-- INPUT follows --

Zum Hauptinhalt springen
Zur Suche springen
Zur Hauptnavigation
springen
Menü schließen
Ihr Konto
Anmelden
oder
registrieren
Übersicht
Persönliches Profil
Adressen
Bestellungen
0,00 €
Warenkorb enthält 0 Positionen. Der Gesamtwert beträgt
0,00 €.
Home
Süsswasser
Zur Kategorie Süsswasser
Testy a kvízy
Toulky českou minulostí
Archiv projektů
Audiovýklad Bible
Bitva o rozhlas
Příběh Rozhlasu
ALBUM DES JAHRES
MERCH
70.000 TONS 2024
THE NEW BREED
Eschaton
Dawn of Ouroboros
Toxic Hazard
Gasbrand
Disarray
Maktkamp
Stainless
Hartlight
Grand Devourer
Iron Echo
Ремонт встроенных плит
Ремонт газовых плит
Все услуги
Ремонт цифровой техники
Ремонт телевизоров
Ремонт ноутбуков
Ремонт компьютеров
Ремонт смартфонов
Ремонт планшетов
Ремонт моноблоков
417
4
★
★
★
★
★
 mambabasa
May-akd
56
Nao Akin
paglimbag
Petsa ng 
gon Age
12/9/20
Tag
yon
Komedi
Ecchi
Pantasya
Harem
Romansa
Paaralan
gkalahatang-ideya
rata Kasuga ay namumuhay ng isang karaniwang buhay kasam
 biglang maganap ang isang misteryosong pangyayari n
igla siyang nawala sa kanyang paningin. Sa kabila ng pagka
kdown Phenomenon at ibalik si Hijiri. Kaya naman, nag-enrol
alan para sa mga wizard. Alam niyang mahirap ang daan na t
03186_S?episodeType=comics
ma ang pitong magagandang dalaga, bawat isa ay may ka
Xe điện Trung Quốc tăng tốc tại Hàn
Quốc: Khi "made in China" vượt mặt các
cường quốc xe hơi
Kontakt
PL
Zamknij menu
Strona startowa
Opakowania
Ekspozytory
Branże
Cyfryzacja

-- INPUT concluded --

- ASSIGNMENT -
Please rewrite the lines of all the entries, replacing every "Süsswasser" with "Meerwasser" and leaving everything else unchanged.

- YOUR SOLUTION -
Zum Hauptinhalt springen
Zur Suche springen
Zur Hauptnavigation
springen
Menü schließen
Ihr Konto
Anmelden
oder
registrieren
Übersicht
Persönliches Profil
Adressen
Bestellungen
0,00 €
Warenkorb enthält 0 Positionen. Der Gesamtwert beträgt
0,00 €.
Home
Meerwasser
Zur Kategorie Meerwasser
Testy a kvízy
Toulky českou minulostí
Archiv projektů
Audiovýklad Bible
Bitva o rozhlas
Příběh Rozhlasu
ALBUM DES JAHRES
MERCH
70.000 TONS 2024
THE NEW BREED
Eschaton
Dawn of Ouroboros
Toxic Hazard
Gasbrand
Disarray
Maktkamp
Stainless
Hartlight
Grand Devourer
Iron Echo
Ремонт встроенных плит
Ремонт газовых плит
Все услуги
Ремонт цифровой техники
Ремонт телевизоров
Ремонт ноутбуков
Ремонт компьютеров
Ремонт смартфонов
Ремонт планшетов
Ремонт моноблоков
417
4
★
★
★
★
★
 mambabasa
May-akd
56
Nao Akin
paglimbag
Petsa ng 
gon Age
12/9/20
Tag
yon
Komedi
Ecchi
Pantasya
Harem
Romansa
Paaralan
gkalahatang-ideya
rata Kasuga ay namumuhay ng isang karaniwang buhay kasam
 biglang maganap ang isang misteryosong pangyayari n
igla siyang nawala sa kanyang paningin. Sa kabila ng pagka
kdown Phenomenon at ibalik si Hijiri. Kaya naman, nag-enrol
alan para sa mga wizard. Alam niyang mahirap ang daan na t
03186_S?episodeType=comics
ma ang pitong magagandang dalaga, bawat isa ay may ka
Xe điện Trung Quốc tăng tốc tại Hàn
Quốc: Khi "made in China" vượt mặt các
cường quốc xe hơi
Kontakt
PL
Zamknij menu
Strona startowa
Opakowania
Ekspozytory
Branże
Cyfryzacja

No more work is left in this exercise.